Согласимся с Кобылянским, озаглавившим воспоминания пронзительным криком: «Мы не были полчищем варваров и сексуальных маньяков!» Он утверждал, что в его окружении насильников было немного, около одного процента (действительно, зачем озорничать, то есть насильничать, если свёрток с продуктами позволяет совершить натуральный обмен. — Прим. Р.Г.).
Нет оснований ему не верить — в Красной армии было немало подразделений, командиры которых не допускали насилия в отношении гражданского населения. Но историческая правда не хромоножка. Есть две правды.
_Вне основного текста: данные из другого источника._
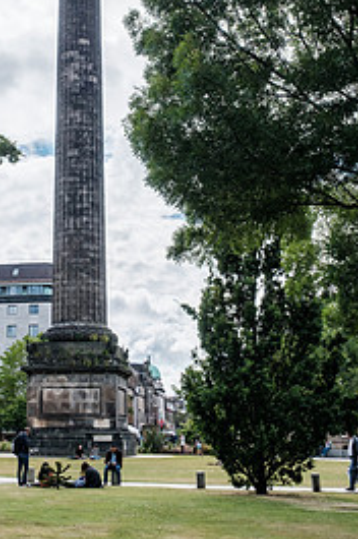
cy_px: 132
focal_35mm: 51
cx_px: 71
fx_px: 763
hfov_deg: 25.9
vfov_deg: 37.9
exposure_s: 1/1400
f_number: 5.6
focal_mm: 20
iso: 320
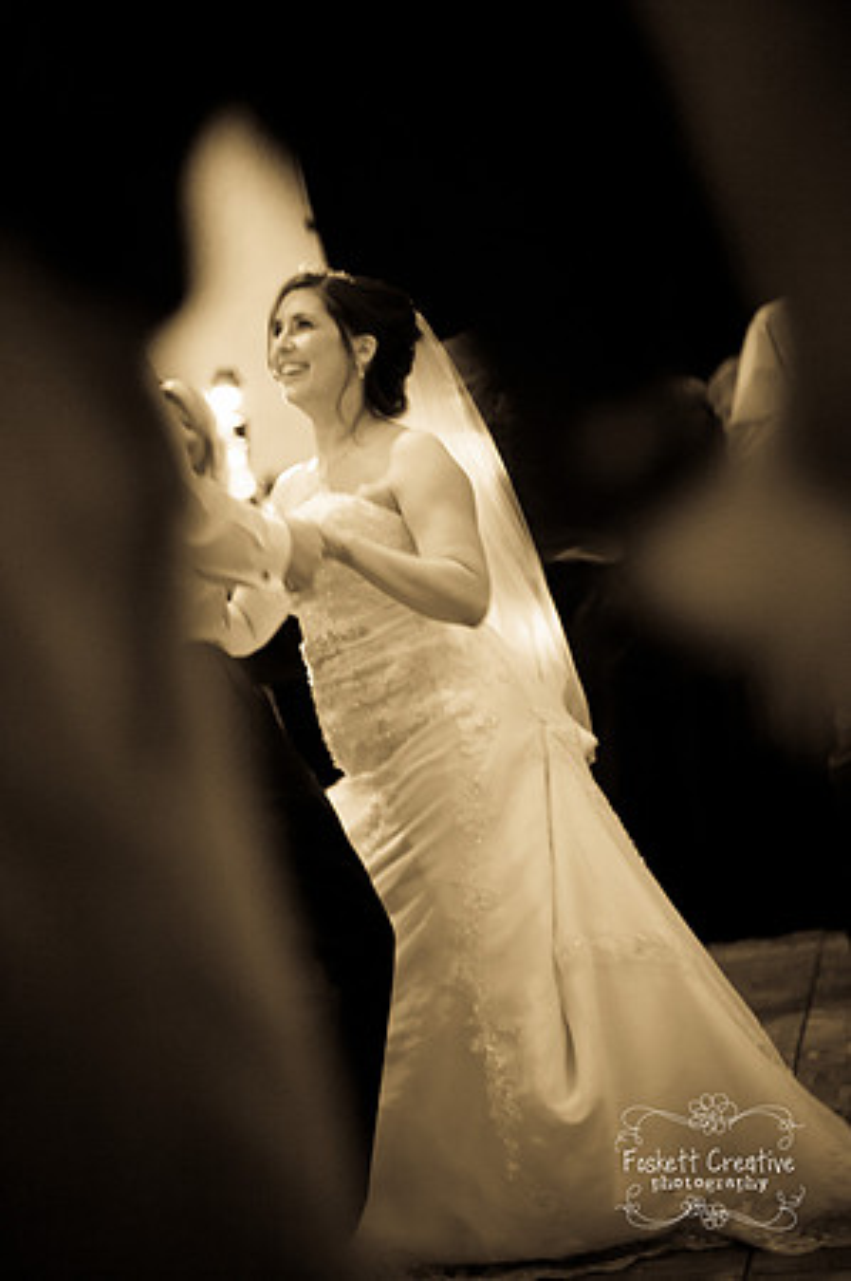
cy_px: 640
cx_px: 426
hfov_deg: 26.9
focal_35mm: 50
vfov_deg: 39.6
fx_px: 1777
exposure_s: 1/60
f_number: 1.4
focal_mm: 50
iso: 4000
Мемуары бравых танкистов и кавалеристов и воспоминания жертв и очевидцев красноармейских насилий.
Признание Богомолова
Сложно обвинить в антипатриотизме писателя Богомолова, офицера войсковой разведки и автора романа «В августе сорок четвёртого». Публикуя в романе «Жизнь моя, иль ты приснилась мне?» множество документов, в том числе негативных, относящихся к последним месяцам войны, и усердно повторяя, что руководство Красной армии жёстко пресекало факты нарушения воинской дисциплины, он находит им объяснение.
«Оказавшись на территории Германии после четырёх лет кровопролитной жестокой войны, разрухи, голода, бойцы и офицеры Красной армии, к своему удивлению, увидели богатые и сытые хозяйства немецких фермеров, отлично организованное сельское хозяйство, невиданную сельскохозяйственную и бытовую технику, бетонированные скотные дворы, шоссейные дороги, проложенные от деревни к деревне, автострады для восьми или десяти идущих в ряд машин; увидели в берлинских предместьях и дачных районах шикарные двух- и трёхэтажные собственные дома с электричеством, газом, ванными и великолепно возделанными садами.
Увидев эту сытую, устроенную, благополучную жизнь обычного немца, умопомрачительную роскошь вилл, замков, особняков, поместий, увидев крестьянские дворы: чистоту, опрятность, благосостояние […] стада на пастбищах […] в деревенских домах шкафы и комоды, а в них — одежда, хорошая обувь, шерстяные и пуховые одеяла, фарфор […] увидев всё это, советский военнослужащий ощущал непривычную новизну всех предметов и окружающих явлений и невольно задавался вопросом, чего же им, немцам, ещё не хватало при такой-то райской жизни.